Choice dominates the discourse on #covid19. But lack of choice drives the epidemiology. A few thoughts on conversations around “choice” (and shaming) in the context of #covid19.
Poor choices are highly visible. The unmasked grocery store visitor. The neighborhood party. The #covid19 denying in-law or college student. These stories occupy a large part of our social media feeds and collective imagination as we watch an epidemic curve head due north.
Yet, we avert our gaze from the lack of choice. The essential workforce carrying on in restaurants, factories and shipping facilities. The crowded apartment holding two families. The fatigued workers ferrying between three skilled nursing facilities.
It’s easy for us to see “poor choices” when we do glimpse at those most vulnerable to #covid19. The protruding nose in a steamy kitchen. The television set purchased with a relief check. The smoke break in a back room of a nursing home. “If only they..,” many a message reads.
Contact tracing may find a path to a living room or factory breakroom. Any serious examination of epidemics finds that disease choose people, or “preferentially selects” for those with constrained choices, as Paul Farmer would remind us.
My work in global health has taught me that cataclysmic health events—preventable deaths from infectious disease, childbirth, and injuries—often involve a collision of non-choices. People deprived of real choices colliding with similarly starved systems.

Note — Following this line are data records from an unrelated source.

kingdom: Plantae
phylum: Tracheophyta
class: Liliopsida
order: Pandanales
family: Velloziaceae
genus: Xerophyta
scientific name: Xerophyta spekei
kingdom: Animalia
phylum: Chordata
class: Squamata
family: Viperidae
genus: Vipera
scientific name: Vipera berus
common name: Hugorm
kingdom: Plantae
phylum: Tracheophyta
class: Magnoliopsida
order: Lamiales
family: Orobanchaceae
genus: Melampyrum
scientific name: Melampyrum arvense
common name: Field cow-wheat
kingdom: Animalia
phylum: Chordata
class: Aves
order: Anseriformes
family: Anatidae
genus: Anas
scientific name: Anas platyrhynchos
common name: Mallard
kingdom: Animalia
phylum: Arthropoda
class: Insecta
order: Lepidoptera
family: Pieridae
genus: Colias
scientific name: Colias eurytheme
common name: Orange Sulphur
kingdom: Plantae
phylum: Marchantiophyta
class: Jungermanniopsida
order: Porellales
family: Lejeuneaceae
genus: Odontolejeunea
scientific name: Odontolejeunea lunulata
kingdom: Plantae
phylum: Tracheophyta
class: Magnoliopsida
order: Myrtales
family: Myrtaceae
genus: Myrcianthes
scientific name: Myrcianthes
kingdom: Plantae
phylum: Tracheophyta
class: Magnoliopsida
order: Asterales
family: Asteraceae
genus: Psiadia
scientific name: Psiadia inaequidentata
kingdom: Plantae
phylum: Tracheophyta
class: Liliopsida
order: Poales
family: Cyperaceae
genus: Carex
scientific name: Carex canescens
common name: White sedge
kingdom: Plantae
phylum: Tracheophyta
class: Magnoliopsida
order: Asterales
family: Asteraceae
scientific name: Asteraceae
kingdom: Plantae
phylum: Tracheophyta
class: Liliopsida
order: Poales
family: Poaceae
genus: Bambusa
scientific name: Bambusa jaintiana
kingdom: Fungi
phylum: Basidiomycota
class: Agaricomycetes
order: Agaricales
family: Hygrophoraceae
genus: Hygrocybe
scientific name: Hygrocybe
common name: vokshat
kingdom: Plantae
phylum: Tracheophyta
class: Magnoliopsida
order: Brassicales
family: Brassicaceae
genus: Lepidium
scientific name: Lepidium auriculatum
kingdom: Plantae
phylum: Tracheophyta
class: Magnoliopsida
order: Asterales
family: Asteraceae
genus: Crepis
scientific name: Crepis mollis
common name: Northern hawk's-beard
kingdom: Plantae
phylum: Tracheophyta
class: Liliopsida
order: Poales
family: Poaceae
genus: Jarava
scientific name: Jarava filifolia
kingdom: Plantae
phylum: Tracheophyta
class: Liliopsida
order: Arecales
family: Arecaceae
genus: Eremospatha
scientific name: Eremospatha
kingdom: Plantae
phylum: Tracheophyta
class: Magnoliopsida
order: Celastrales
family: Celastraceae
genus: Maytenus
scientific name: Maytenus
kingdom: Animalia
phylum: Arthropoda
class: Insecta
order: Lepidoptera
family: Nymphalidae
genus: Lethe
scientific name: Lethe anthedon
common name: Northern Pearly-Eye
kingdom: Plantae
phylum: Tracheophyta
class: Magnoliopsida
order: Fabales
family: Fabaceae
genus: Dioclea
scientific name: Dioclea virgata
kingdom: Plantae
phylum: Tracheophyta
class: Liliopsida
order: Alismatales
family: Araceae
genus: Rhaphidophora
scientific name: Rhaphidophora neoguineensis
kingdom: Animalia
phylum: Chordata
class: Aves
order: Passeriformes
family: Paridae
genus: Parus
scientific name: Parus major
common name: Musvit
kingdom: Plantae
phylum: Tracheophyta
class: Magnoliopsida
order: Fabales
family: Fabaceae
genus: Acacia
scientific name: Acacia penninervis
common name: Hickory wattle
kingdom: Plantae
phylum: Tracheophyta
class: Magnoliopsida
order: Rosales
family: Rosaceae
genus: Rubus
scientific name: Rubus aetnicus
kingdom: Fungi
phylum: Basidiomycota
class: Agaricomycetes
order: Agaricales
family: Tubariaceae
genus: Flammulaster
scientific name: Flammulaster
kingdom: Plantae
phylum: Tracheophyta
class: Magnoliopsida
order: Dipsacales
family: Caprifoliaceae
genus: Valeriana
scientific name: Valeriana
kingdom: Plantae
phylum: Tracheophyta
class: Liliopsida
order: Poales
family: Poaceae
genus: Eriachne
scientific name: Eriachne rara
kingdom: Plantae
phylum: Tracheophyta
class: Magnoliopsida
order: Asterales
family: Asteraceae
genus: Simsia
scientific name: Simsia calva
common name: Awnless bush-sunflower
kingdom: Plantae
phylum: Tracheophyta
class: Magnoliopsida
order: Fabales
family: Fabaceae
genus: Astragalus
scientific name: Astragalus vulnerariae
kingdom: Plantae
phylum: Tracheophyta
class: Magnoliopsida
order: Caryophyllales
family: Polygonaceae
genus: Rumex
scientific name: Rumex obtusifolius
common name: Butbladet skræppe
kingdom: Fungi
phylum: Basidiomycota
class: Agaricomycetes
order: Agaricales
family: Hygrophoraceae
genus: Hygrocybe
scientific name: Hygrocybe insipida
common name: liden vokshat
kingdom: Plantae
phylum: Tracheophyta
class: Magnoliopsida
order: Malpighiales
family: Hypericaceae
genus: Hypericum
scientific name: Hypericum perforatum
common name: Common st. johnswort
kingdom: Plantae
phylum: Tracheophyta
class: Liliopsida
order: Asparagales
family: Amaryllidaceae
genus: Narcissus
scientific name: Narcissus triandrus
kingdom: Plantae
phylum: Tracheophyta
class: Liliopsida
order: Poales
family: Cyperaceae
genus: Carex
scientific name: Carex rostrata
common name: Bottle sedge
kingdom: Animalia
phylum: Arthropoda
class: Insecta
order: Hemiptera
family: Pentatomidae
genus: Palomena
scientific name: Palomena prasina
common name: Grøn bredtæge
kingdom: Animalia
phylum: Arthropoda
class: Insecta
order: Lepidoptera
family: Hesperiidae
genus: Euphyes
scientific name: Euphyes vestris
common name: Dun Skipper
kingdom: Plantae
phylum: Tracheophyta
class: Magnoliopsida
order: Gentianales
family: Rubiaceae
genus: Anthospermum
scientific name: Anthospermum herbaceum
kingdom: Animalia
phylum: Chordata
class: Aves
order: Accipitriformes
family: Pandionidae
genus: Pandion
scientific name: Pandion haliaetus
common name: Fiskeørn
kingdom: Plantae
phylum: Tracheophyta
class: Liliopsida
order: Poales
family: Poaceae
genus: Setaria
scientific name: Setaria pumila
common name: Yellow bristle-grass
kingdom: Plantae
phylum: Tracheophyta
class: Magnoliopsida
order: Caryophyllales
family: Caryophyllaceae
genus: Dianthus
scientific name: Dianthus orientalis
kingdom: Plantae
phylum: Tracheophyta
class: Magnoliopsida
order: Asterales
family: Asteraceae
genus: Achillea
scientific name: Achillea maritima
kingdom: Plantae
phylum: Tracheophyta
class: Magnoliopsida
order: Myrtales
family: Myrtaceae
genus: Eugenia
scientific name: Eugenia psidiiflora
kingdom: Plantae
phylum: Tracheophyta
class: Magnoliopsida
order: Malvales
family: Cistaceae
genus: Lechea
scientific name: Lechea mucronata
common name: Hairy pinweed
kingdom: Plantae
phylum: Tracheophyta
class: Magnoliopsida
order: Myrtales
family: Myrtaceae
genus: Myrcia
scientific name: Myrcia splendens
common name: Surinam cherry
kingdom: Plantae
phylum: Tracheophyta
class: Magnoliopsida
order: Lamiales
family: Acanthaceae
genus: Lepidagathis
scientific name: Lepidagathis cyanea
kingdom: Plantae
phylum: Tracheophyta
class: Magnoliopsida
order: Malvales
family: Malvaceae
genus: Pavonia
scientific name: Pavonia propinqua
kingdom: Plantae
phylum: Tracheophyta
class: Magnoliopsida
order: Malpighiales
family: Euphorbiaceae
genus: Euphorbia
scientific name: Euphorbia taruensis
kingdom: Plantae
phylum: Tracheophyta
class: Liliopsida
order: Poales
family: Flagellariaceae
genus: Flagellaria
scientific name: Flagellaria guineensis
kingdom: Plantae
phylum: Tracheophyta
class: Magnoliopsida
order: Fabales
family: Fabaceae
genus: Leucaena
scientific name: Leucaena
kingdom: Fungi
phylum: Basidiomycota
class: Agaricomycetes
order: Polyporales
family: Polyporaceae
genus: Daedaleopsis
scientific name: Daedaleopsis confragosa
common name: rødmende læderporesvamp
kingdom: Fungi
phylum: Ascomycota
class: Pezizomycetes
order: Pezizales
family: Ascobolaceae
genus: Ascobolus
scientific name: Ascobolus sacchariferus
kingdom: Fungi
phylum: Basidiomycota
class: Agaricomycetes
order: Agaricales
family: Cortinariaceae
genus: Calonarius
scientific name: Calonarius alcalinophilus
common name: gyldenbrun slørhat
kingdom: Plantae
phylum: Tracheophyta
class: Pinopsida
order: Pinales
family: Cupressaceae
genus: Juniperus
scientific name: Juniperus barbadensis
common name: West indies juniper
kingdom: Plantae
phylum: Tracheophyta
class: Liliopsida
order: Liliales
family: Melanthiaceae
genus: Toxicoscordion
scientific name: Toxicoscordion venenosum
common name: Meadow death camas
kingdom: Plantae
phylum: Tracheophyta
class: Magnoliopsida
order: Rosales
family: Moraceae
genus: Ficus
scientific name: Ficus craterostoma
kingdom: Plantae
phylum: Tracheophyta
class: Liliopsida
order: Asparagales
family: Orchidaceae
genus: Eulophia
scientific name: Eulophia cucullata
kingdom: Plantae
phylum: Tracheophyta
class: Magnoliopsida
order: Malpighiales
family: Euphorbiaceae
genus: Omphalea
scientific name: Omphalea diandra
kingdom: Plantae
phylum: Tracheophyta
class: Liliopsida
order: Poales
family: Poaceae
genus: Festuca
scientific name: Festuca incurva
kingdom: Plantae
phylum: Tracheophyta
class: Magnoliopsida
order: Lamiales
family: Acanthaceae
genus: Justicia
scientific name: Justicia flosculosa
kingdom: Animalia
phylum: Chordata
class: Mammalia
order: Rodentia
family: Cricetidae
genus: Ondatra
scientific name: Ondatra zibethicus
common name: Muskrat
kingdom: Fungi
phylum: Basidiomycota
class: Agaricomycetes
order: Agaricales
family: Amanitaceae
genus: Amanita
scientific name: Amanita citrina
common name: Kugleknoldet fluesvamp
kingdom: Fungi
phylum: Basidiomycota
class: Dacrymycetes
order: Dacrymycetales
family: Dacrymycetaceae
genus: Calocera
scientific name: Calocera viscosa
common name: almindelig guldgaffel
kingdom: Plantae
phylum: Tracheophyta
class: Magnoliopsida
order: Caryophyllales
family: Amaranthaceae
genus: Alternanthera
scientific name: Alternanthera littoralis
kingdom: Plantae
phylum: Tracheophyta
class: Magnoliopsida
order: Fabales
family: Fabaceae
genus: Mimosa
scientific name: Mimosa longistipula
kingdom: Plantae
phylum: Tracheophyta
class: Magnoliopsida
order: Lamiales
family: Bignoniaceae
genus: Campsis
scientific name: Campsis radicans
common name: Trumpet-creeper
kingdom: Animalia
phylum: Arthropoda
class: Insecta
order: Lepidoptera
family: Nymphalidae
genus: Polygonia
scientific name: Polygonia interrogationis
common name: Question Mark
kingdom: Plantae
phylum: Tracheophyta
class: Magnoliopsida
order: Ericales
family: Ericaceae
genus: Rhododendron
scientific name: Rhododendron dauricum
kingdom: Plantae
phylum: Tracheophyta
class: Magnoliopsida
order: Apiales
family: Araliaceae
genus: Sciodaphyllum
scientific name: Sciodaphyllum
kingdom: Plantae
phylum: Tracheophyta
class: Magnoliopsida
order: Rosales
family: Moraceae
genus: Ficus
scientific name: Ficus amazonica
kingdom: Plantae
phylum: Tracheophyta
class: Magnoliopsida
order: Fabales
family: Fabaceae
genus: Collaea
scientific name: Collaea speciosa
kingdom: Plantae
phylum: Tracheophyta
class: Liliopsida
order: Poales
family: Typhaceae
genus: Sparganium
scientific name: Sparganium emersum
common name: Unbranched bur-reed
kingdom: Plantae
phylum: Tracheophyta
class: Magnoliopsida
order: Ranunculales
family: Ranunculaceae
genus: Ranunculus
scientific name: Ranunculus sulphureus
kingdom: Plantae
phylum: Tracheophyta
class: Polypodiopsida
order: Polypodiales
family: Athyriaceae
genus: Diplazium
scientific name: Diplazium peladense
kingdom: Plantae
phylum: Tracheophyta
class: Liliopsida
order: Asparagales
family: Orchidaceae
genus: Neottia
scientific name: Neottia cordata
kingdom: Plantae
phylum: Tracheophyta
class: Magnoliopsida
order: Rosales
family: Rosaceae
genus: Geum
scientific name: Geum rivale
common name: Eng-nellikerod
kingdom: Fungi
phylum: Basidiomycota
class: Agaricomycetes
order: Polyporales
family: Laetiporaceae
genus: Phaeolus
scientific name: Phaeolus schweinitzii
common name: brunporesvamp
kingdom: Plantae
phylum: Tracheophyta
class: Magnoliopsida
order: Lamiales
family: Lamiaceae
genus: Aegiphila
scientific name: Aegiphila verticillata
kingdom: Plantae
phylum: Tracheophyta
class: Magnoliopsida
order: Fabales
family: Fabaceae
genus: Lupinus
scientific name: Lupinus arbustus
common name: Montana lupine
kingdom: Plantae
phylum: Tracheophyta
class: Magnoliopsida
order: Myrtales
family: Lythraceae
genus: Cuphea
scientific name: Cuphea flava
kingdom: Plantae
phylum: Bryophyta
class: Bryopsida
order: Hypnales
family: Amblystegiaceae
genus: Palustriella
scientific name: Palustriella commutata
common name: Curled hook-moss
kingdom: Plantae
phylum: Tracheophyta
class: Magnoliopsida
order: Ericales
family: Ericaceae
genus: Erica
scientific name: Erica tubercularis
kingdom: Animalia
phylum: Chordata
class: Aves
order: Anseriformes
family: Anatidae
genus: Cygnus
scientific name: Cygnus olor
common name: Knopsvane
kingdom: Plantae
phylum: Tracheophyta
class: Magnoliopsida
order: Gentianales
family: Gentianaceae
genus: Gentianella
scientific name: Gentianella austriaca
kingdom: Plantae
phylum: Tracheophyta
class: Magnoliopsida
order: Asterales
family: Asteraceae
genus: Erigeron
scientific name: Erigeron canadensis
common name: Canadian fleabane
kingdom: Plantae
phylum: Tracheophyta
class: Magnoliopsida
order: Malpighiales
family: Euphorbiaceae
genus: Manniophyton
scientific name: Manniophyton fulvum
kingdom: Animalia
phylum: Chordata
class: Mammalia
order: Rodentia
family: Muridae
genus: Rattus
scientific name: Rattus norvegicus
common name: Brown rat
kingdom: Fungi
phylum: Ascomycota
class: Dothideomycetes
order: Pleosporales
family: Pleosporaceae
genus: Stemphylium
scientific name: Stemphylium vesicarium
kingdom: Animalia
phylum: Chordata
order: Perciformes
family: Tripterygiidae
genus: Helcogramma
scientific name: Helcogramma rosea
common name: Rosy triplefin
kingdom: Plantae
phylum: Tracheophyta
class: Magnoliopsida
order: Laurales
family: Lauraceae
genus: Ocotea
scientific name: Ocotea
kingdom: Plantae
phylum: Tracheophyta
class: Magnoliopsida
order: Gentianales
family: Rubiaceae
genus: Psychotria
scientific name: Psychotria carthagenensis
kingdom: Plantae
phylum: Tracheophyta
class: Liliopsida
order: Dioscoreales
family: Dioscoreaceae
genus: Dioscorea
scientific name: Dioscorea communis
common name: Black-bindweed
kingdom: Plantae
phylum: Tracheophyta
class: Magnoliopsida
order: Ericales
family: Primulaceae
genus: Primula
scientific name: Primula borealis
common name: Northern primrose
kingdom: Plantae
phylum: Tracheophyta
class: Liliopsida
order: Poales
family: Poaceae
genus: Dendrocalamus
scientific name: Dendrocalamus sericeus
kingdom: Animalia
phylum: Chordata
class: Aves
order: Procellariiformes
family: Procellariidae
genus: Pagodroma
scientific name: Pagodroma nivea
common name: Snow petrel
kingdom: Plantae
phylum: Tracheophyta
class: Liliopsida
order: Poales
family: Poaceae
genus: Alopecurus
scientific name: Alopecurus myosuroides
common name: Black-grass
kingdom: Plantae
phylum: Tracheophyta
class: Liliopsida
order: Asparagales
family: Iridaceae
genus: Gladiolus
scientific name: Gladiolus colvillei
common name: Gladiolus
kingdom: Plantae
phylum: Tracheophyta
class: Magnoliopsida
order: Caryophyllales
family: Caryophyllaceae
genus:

Look further back and we can see the historical forces that have constrained choice—intergenerational poverty and violence, the long legacy of colonialism and structural racism, conflict and forced migration, shifting economies, neoliberal policies.
Recognizing the confluence of non-choice that often culminates in #covid19 might lead us to a sort of sorting into binary categories. The covidiots and the covictims. Those that deserve our empathy and those that we should shame on their behalf.
Shaming though, as @JuliaLMarcus has said far more eloquently, is toxic to public health. What we see as “poor choice” represents a spectrum of unmet need. Some of those needs can be readily met; others are structural and resist simple solutions. https://twitter.com/julialmarcus/status/1327305367253037061?s=21
Our collective pleas for “good choices” may be expressions of moral distress, trauma, or grief. Our calls to #maskup and stay home may affirm our actions (or deny our needs)—but blind us to the fact that most are already home and lead us to give up on those who cannot stay home.
Is there #covid19 noncompliance? Does it spread disease? Do the actions of those with choice have cascading effects on others? Do we not have collective responsibility? Of course, and we do.
Yet, the literature on shame as an effective public health strategy is thin. I’ve checked. There’s a much larger body of evidence though on the ways structural inequities drive epidemics. Let’s redirect some of our energy to thinking about how we can act on it.
Retreating to a parochial focus on individual behavior and #covid19 shaming represents a form of pandemic nihilism to which we cannot succumb. This virus will give up. Let’s not give up on a vision of public health that seeks to expand the universe of choice before it does.